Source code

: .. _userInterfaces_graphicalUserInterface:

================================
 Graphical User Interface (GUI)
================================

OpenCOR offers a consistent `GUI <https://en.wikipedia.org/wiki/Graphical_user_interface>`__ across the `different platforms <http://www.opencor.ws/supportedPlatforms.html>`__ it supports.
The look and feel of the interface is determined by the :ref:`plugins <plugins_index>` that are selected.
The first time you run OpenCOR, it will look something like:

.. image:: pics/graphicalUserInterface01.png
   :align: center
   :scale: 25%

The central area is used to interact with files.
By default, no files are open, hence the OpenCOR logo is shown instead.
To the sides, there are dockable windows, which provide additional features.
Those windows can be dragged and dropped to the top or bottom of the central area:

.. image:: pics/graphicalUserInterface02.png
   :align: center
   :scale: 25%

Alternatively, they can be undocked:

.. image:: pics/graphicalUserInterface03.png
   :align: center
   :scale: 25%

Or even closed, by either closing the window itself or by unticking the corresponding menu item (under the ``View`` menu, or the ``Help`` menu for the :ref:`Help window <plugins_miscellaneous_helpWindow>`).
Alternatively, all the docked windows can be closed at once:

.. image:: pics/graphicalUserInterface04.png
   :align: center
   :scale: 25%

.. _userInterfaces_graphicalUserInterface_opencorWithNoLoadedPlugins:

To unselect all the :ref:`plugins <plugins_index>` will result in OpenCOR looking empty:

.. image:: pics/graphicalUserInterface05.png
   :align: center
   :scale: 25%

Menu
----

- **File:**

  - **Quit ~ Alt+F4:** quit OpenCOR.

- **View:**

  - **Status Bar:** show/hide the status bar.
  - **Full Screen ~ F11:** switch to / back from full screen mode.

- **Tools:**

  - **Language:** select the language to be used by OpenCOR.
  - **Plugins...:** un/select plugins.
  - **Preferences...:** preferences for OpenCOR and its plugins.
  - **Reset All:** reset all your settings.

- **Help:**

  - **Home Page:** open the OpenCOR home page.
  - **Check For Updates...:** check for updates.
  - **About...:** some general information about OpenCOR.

==

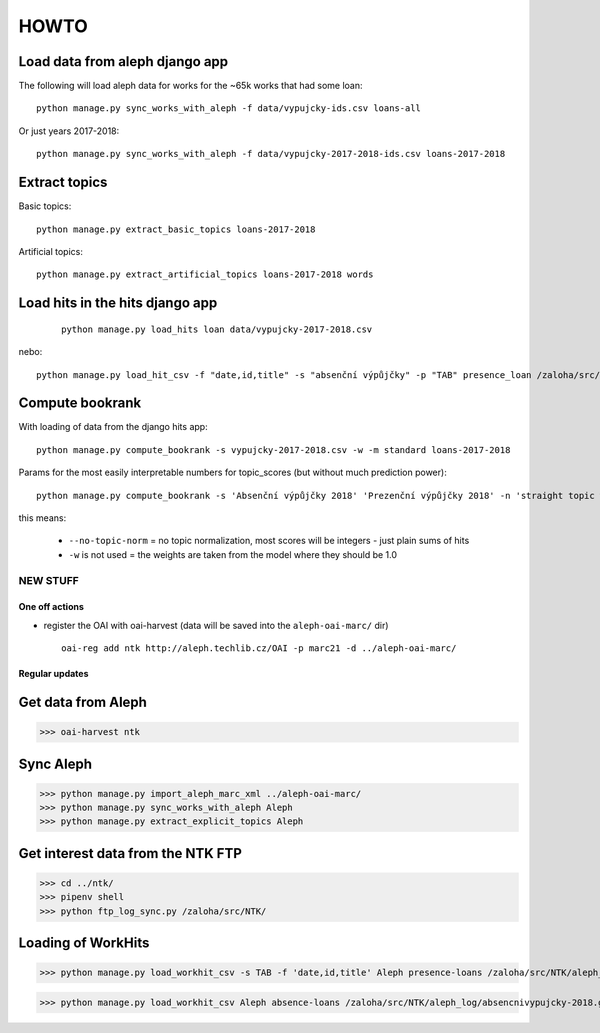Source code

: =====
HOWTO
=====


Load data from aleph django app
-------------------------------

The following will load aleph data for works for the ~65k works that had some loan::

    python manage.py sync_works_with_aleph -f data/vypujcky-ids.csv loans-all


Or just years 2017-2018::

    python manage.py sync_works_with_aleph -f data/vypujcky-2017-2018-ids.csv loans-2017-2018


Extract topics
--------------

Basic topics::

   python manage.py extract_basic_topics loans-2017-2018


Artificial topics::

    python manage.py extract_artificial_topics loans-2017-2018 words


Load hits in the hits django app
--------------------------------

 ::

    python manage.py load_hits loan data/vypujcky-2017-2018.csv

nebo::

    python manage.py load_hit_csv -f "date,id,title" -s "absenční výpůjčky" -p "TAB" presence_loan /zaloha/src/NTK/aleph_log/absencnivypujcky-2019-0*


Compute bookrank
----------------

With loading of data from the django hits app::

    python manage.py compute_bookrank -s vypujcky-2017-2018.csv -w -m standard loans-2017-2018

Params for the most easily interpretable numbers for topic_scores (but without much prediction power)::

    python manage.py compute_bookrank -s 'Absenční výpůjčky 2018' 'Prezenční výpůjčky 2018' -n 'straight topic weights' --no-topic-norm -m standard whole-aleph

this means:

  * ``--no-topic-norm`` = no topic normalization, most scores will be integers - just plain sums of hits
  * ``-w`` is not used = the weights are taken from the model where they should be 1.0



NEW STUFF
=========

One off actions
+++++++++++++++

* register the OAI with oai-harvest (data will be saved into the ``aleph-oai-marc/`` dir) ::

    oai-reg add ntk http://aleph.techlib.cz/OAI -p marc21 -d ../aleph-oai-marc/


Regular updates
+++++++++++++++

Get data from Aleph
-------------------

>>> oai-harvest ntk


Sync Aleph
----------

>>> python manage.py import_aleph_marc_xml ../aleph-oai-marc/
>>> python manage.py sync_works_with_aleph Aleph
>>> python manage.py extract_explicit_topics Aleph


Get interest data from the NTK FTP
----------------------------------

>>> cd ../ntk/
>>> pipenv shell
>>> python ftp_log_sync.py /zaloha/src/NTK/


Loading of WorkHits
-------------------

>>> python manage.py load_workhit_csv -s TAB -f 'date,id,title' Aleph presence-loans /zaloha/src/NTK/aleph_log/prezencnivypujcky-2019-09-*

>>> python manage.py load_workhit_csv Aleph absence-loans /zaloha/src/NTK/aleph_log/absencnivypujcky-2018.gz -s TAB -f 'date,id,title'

--

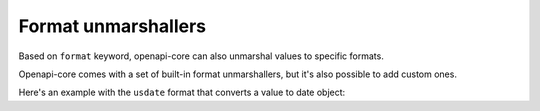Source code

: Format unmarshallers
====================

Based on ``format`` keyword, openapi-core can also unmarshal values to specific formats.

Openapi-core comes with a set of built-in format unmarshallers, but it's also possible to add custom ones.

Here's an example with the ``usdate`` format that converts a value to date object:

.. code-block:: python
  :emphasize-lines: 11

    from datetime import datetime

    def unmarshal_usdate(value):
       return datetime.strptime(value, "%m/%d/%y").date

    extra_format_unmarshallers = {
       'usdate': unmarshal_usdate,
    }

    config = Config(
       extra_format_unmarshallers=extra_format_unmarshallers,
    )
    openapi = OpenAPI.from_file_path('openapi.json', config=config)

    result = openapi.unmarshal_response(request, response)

# Task brief
Lines containing the word "also" are to be located in the entries and copied.

# Written solution
Based on ``format`` keyword, openapi-core can also unmarshal values to specific formats.
Openapi-core comes with a set of built-in format unmarshallers, but it's also possible to add custom ones.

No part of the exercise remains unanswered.